Eric D. McFarland (argued) and Darin T. Judd, Thompson Welch Soroko & Gilbert LLP, San Rafael, California, for Plaintiff-Appellant. Christopher F. Jeu (argued), and Stephanie Hinds, Assistant United States Attorneys; Michelle Lo, Civil Division Chief; Ismail J. Ramsey, United States Attorney; United States Department of Justice, Office of the United States Attorney, San Francisco, California; for Defendants-Appellees. M&T FARMS V. FCIC 5

OPINION

HURWITZ, Circuit Judge:

In this Administrative Procedure Act (“APA”) action, M&T Farms challenges an official interpretation of an insurance policy by the Federal Crop Insurance Corporation (“FCIC”).1 The district court granted summary judgment to the FCIC, and we affirm. BACKGROUND M&T Farms is a California general partnership between two farmers, Paul Missou and Gary Tognetti. M&T Farms and a third farmer, Ed Tognetti, sell farm commodities through a storefront, B&T Farms, which owns their business name and goodwill. B&T Farms is also a California general partnership, in which two partners, M&T Farms and Ed Tognetti, hold 65% and 35% interests, respectively. M&T Farms purchased crop insurance for the 2017 crop year under the Whole-Farm Revenue Protection Pilot Policy (“WFRP Policy”) from Producers Agriculture Insurance Company (“ProAg”), an insurer approved and reinsured by the FCIC. M&T Farms later filed a claim seeking the full policy amount, $1,991,876. In January 2019, ProAg

1 The FCIC is a government corporation within the Department of Agriculture created “[t]o carry out the purposes” of the Federal Crop Insurance Act (“FCIA”). 7 U.S.C. § 1503; 31 U.S.C. § 9101(3)(D). The Risk Management Agency (“RMA”) supervises the FCIC and administers FCIA programs. 7 U.S.C. § 6933(a), (b)(1)–(3). “For all relevant and practical purposes, the RMA and the FCIC are one and the same.” William J. Mouren Farming, Inc. v. Great Am. Ins. Co., No. 05- cv-0031, 2005 WL 2064129, at *2 (E.D. Cal. Aug. 24, 2005). We therefore refer to the two defendant agencies in this opinion collectively as “the FCIC.” 6 M&T FARMS V. FCIC

cancelled the policy and denied the claim, stating that M&T Farms was not a “qualifying person” under section 3(a)(4) of the WFRP Policy, which provides:

The [IRS] Schedule F, or Substitute Schedule F, must cover 100 percent of your farm operation. (A tax entity which reports a fractional share of farming activity conducted by a partnership, corporation or any other “joint venture” does not qualify for WFRP coverage on the fractional share of farming activity).

ProAg denied the claim because M&T Farms “reports a fractional share of farming activity conducted by a partnership”—B&T Farms.
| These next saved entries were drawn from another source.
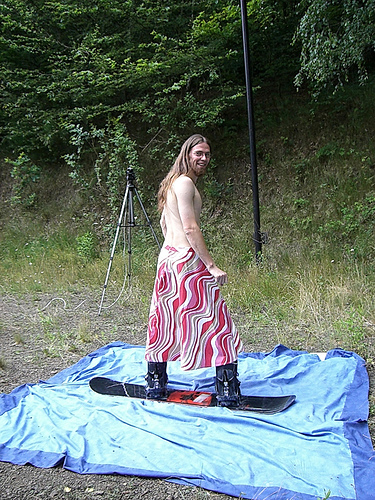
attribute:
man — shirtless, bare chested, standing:
[146, 133, 242, 406]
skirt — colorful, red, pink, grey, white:
[149, 242, 243, 368]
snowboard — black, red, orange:
[89, 374, 296, 414]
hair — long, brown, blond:
[159, 130, 209, 212]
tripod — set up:
[94, 187, 171, 323]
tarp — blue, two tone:
[6, 335, 374, 498]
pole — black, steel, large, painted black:
[237, 2, 267, 267]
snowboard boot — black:
[144, 361, 170, 397]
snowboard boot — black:
[215, 361, 242, 409]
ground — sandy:
[3, 262, 373, 499]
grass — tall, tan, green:
[3, 229, 369, 341]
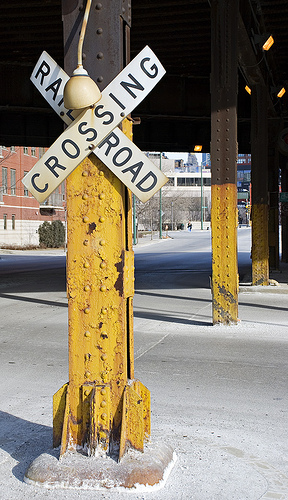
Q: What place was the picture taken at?
A: It was taken at the street.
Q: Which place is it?
A: It is a street.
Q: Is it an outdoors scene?
A: Yes, it is outdoors.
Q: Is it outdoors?
A: Yes, it is outdoors.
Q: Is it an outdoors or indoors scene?
A: It is outdoors.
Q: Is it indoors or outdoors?
A: It is outdoors.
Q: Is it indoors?
A: No, it is outdoors.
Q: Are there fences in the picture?
A: No, there are no fences.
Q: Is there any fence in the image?
A: No, there are no fences.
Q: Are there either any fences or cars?
A: No, there are no fences or cars.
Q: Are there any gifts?
A: No, there are no gifts.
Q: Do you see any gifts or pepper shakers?
A: No, there are no gifts or pepper shakers.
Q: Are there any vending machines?
A: No, there are no vending machines.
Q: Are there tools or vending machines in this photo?
A: No, there are no vending machines or tools.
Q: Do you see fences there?
A: No, there are no fences.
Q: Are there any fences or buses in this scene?
A: No, there are no fences or buses.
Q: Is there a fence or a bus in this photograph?
A: No, there are no fences or buses.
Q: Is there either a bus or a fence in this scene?
A: No, there are no fences or buses.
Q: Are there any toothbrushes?
A: No, there are no toothbrushes.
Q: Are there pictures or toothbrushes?
A: No, there are no toothbrushes or pictures.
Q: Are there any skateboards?
A: No, there are no skateboards.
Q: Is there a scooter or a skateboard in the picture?
A: No, there are no skateboards or scooters.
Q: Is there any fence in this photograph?
A: No, there are no fences.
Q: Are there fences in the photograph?
A: No, there are no fences.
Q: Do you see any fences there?
A: No, there are no fences.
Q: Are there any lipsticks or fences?
A: No, there are no fences or lipsticks.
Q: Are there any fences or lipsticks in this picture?
A: No, there are no fences or lipsticks.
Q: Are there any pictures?
A: No, there are no pictures.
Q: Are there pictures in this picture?
A: No, there are no pictures.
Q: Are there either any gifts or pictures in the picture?
A: No, there are no pictures or gifts.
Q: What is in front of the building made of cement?
A: The bush is in front of the building.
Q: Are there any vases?
A: No, there are no vases.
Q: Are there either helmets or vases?
A: No, there are no vases or helmets.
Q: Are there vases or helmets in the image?
A: No, there are no vases or helmets.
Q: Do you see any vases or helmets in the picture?
A: No, there are no vases or helmets.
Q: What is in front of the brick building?
A: The bush is in front of the building.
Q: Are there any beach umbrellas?
A: No, there are no beach umbrellas.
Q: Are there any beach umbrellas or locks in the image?
A: No, there are no beach umbrellas or locks.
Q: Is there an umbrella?
A: No, there are no umbrellas.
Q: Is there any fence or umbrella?
A: No, there are no umbrellas or fences.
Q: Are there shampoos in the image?
A: No, there are no shampoos.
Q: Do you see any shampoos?
A: No, there are no shampoos.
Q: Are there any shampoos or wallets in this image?
A: No, there are no shampoos or wallets.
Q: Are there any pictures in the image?
A: No, there are no pictures.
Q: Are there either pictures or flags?
A: No, there are no pictures or flags.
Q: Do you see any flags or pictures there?
A: No, there are no pictures or flags.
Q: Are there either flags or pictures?
A: No, there are no pictures or flags.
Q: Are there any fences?
A: No, there are no fences.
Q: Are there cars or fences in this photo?
A: No, there are no fences or cars.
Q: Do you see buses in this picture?
A: No, there are no buses.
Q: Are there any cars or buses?
A: No, there are no buses or cars.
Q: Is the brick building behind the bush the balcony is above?
A: Yes, the building is behind the shrub.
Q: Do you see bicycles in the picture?
A: No, there are no bicycles.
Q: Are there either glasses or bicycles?
A: No, there are no bicycles or glasses.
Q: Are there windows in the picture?
A: Yes, there is a window.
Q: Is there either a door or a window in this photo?
A: Yes, there is a window.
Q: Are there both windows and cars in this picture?
A: No, there is a window but no cars.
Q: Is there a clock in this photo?
A: No, there are no clocks.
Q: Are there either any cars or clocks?
A: No, there are no clocks or cars.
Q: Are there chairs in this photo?
A: No, there are no chairs.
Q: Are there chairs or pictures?
A: No, there are no chairs or pictures.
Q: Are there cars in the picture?
A: No, there are no cars.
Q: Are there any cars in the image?
A: No, there are no cars.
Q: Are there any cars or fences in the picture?
A: No, there are no cars or fences.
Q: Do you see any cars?
A: No, there are no cars.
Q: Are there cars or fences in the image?
A: No, there are no cars or fences.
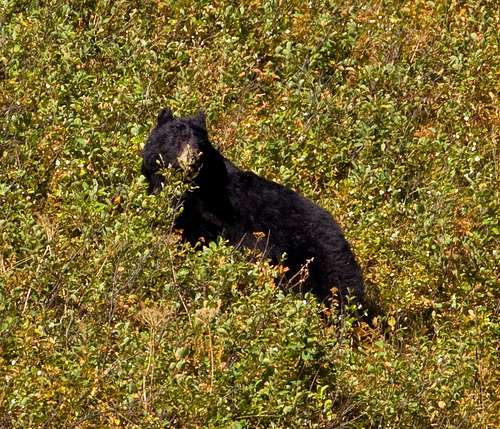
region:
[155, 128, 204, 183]
A bear foraging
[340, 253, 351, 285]
The rear of the bear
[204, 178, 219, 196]
Shadow cast on the bear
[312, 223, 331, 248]
The fur on the bear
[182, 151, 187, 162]
The bear's brownish snout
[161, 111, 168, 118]
Ear standing up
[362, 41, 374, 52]
Brown and dry leaves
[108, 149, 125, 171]
Green leaves of the plants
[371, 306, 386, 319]
Shadow cast by bear on the plants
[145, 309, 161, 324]
A dry twig sticking out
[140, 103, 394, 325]
a black bear among several trees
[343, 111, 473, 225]
green leaves of the tree branches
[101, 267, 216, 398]
several leafless branches of the trees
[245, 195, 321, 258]
black fur of the bear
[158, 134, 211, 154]
black eyes of the bear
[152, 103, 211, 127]
black furry ears of the bear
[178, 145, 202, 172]
white nose of the bear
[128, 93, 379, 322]
a bear sitting among several plants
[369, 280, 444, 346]
shadow of the bear cast on the ground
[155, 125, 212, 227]
a branch covering the face of the bear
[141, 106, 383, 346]
A black furry animal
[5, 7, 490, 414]
A busy terrain area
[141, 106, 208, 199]
Head of an animal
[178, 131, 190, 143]
Eye of an animal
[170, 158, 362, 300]
Furry body of an animal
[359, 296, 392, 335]
Furry tail of an animal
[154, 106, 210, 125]
Furry animal ears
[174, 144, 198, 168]
Brown spot on an animal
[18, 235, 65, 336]
Green leafy plant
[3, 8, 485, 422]
Green leafy brush area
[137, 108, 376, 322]
a black bear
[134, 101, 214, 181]
the head of a black bear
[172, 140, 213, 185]
the brown muzzle of a large black bear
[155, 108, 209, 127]
a black bear's ears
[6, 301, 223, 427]
an overgrowth of green and yellow plants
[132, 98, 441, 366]
a large black bear in a field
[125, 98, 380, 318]
a large black bear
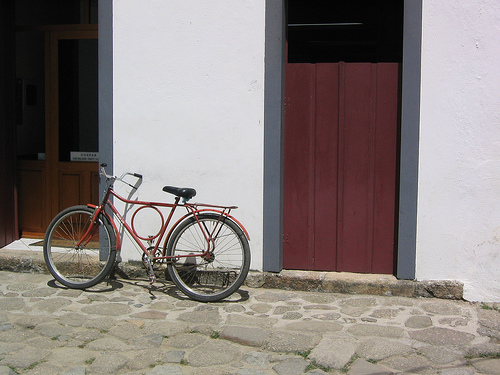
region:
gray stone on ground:
[302, 329, 364, 362]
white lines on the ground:
[347, 294, 445, 336]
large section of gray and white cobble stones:
[0, 266, 468, 373]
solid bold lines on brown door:
[328, 67, 355, 272]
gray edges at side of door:
[373, 26, 432, 272]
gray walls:
[127, 6, 246, 123]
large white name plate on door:
[63, 136, 122, 168]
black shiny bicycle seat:
[155, 177, 227, 224]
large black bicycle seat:
[38, 203, 144, 285]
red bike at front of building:
[29, 159, 291, 329]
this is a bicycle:
[30, 162, 252, 297]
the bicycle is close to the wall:
[85, 177, 249, 299]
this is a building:
[137, 29, 239, 162]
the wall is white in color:
[136, 62, 233, 151]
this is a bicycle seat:
[160, 177, 197, 203]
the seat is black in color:
[165, 181, 190, 192]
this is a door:
[20, 25, 85, 200]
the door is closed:
[8, 117, 84, 197]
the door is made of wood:
[45, 55, 60, 207]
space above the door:
[288, 8, 392, 58]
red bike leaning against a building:
[16, 143, 301, 338]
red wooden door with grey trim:
[235, 0, 447, 292]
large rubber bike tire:
[155, 206, 262, 312]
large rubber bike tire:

M&T Farms then instituted arbitration against ProAg. The arbitrator authorized the parties to seek an interpretation of the WFRP Policy from the FCIC, as allowed by federal law. See 7 U.S.C. § 1506(r); 7 C.F.R. § 400.767. In December 2019, M&T Farms and ProAg each requested an interpretation of section 3(a)(4).2

2 M&T Farms and ProAg also requested an interpretation of section 3(e) of the WFRP Policy and paragraph 21(1)(d) of the WFRP Handbook. Section 3(e) states: “Originating pass-through entities may insure the allowable revenue from commodities produced by the farm operation under WFRP.